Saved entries
···

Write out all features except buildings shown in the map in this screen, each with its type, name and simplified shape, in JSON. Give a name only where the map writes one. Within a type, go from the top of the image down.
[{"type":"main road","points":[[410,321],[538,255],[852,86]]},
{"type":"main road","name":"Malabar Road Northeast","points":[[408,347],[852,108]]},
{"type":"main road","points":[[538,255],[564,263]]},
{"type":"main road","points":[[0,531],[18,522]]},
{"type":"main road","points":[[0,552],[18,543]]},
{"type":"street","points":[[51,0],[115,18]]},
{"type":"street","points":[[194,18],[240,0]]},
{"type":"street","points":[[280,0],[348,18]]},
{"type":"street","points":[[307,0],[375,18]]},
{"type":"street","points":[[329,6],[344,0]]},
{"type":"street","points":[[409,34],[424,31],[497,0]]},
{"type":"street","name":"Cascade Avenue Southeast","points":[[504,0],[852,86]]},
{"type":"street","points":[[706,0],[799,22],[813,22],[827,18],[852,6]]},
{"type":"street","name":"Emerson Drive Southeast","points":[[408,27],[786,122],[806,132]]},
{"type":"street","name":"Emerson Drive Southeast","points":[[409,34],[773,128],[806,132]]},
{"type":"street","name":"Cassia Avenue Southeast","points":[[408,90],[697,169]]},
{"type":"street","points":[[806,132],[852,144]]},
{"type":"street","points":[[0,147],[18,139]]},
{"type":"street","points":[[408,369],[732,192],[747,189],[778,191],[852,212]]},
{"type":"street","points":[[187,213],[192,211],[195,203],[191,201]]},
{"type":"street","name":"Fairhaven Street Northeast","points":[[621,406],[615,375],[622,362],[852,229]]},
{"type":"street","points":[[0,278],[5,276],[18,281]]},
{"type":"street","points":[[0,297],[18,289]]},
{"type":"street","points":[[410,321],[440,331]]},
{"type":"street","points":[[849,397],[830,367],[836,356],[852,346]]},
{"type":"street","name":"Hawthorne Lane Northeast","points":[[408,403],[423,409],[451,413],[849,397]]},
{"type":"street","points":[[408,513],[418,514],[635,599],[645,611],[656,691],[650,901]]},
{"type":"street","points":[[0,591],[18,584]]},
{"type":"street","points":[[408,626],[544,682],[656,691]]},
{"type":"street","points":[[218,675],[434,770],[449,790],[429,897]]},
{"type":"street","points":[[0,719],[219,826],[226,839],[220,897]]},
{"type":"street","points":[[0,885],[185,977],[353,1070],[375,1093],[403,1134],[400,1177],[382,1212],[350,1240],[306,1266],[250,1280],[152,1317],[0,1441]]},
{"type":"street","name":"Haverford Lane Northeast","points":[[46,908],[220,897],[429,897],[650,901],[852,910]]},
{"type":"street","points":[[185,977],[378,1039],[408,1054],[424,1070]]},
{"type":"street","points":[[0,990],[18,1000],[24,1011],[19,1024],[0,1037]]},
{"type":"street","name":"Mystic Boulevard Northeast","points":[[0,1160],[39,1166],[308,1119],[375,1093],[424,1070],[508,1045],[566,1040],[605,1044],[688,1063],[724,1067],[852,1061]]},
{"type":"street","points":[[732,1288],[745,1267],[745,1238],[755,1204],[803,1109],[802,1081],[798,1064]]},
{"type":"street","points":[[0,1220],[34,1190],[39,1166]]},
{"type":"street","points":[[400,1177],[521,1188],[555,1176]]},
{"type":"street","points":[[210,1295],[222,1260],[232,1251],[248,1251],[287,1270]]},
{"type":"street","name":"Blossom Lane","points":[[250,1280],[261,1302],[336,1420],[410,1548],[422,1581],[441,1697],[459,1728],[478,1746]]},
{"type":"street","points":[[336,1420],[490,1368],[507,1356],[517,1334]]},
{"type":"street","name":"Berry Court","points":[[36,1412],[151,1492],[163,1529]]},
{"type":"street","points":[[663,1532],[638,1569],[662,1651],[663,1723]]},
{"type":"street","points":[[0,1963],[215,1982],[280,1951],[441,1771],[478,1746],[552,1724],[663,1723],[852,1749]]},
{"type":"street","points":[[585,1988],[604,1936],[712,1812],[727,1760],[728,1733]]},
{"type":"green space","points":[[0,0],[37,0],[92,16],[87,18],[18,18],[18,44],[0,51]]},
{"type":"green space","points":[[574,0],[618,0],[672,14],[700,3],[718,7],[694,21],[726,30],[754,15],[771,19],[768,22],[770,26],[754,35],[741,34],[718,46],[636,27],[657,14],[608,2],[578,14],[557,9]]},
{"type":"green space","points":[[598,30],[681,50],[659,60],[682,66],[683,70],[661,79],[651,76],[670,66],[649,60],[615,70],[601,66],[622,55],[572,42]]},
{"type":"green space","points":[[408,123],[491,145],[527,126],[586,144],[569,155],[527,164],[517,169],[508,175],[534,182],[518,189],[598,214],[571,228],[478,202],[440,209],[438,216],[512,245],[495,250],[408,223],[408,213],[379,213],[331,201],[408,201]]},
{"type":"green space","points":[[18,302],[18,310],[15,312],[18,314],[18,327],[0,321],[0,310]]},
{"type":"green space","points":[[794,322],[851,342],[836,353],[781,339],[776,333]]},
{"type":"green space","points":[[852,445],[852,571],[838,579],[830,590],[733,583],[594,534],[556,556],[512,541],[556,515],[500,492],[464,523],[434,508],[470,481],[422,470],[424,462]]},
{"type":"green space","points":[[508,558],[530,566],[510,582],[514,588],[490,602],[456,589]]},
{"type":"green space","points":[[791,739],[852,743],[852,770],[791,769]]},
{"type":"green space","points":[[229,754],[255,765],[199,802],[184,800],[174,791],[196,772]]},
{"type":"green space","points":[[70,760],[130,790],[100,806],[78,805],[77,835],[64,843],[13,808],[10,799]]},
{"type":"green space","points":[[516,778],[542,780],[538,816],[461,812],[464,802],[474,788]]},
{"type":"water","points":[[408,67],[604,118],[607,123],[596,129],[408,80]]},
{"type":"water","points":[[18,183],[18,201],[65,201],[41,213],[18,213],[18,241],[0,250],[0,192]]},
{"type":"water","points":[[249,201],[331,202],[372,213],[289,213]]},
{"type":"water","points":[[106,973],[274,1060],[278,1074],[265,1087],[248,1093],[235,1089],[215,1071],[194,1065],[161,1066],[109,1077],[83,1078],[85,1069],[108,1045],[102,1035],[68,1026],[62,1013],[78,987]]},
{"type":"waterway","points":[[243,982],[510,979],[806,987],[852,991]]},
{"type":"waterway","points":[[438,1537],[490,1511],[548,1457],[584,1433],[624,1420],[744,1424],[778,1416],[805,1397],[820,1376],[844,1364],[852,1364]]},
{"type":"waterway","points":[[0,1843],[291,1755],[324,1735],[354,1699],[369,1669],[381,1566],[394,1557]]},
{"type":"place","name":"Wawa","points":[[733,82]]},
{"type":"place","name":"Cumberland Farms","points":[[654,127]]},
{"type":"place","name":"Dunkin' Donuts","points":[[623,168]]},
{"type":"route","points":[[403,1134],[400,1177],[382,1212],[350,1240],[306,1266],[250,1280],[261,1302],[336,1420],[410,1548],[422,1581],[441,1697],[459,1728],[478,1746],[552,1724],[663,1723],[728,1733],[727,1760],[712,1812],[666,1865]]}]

···

PROBLEM TO WORK ON
Provide the number of lines in the entries that include "Emerson", and no other text.

SOLUTION TO THIS PROBLEM
2